- _Exercise objective_: Wherever a picture appears, leave it out; set down everything else in the records exactly.

^^^^^^^^

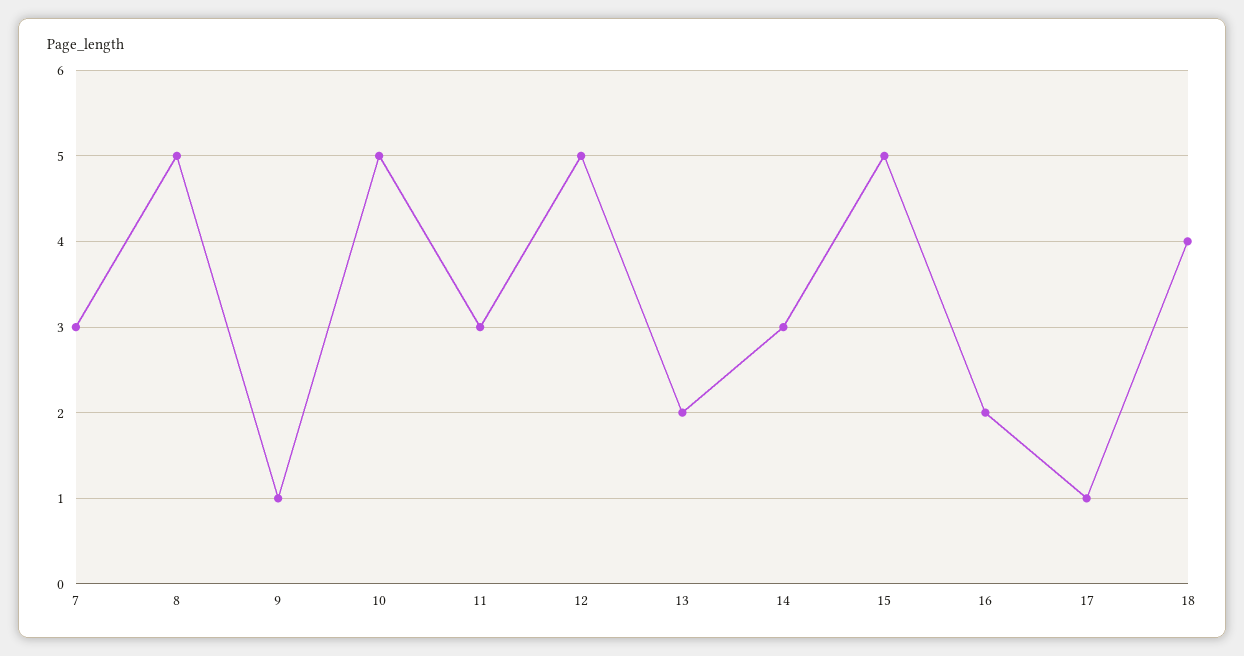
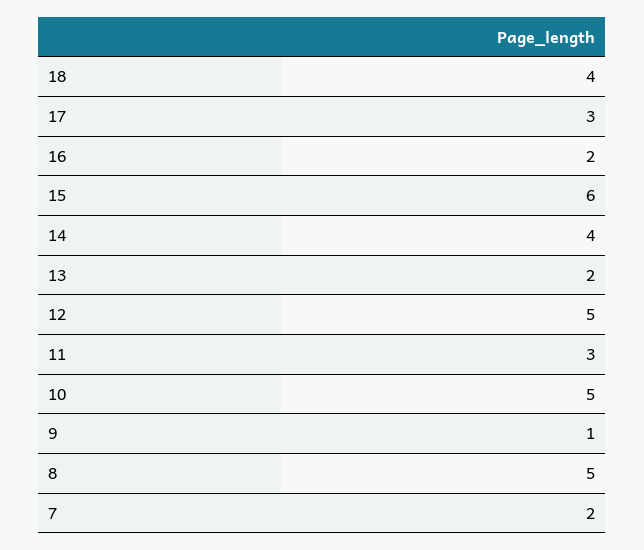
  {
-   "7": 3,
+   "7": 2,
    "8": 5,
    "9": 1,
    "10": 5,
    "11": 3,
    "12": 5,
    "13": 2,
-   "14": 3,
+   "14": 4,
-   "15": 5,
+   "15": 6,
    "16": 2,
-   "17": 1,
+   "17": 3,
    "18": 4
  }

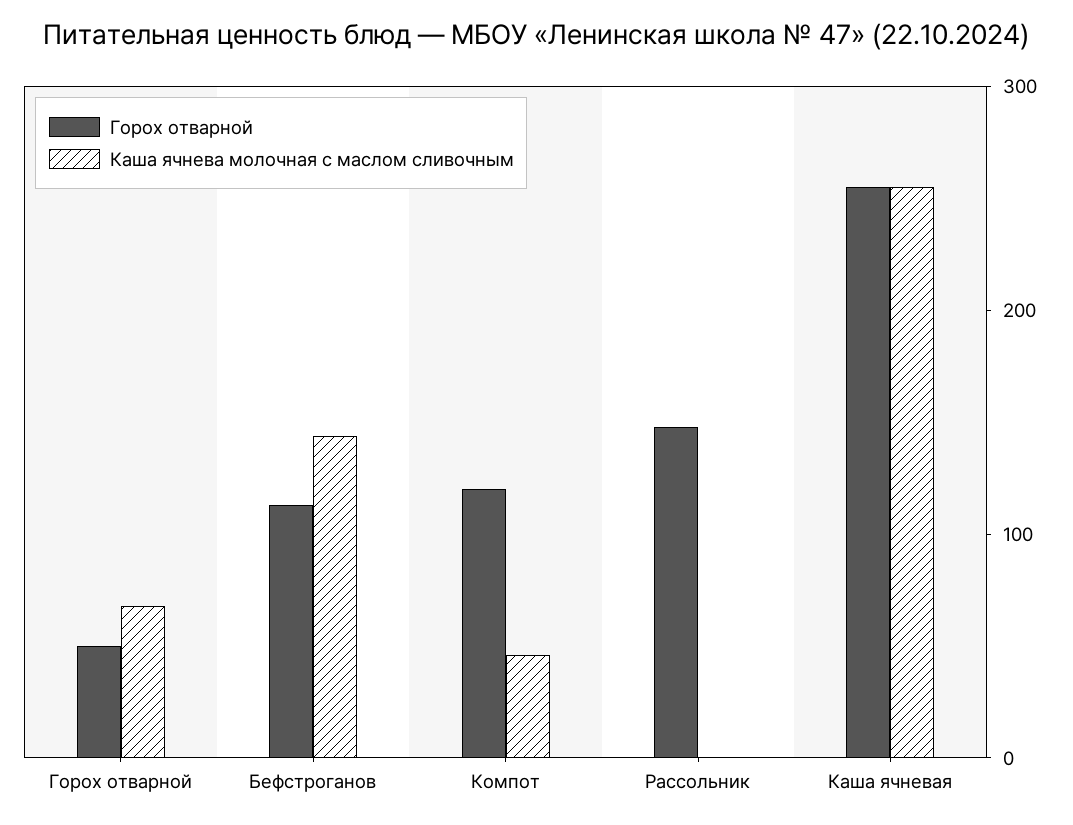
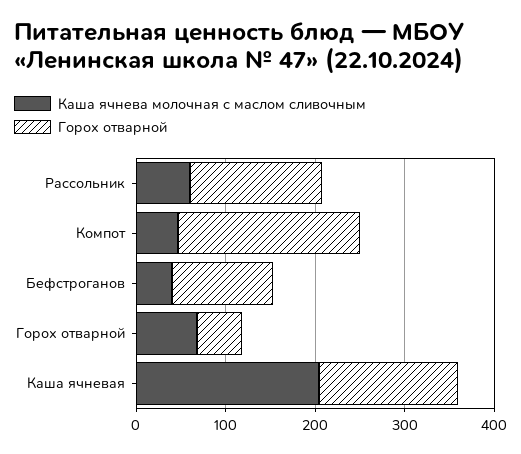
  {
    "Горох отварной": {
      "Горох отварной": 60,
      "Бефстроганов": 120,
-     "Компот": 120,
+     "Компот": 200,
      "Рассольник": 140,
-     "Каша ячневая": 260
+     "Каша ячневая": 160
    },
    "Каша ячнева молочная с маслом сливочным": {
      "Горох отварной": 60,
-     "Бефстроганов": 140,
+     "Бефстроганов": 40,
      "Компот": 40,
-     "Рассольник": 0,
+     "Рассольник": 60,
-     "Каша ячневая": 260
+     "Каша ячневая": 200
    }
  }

^^^^^^^^

- _Worked solution_:
  {
-   "7": 3,
+   "7": 2,
    "8": 5,
    "9": 1,
    "10": 5,
    "11": 3,
    "12": 5,
    "13": 2,
-   "14": 3,
+   "14": 4,
-   "15": 5,
+   "15": 6,
    "16": 2,
-   "17": 1,
+   "17": 3,
    "18": 4
  }

  {
    "Горох отварной": {
      "Горох отварной": 60,
      "Бефстроганов": 120,
-     "Компот": 120,
+     "Компот": 200,
      "Рассольник": 140,
-     "Каша ячневая": 260
+     "Каша ячневая": 160
    },
    "Каша ячнева молочная с маслом сливочным": {
      "Горох отварной": 60,
-     "Бефстроганов": 140,
+     "Бефстроганов": 40,
      "Компот": 40,
-     "Рассольник": 0,
+     "Рассольник": 60,
-     "Каша ячневая": 260
+     "Каша ячневая": 200
    }
  }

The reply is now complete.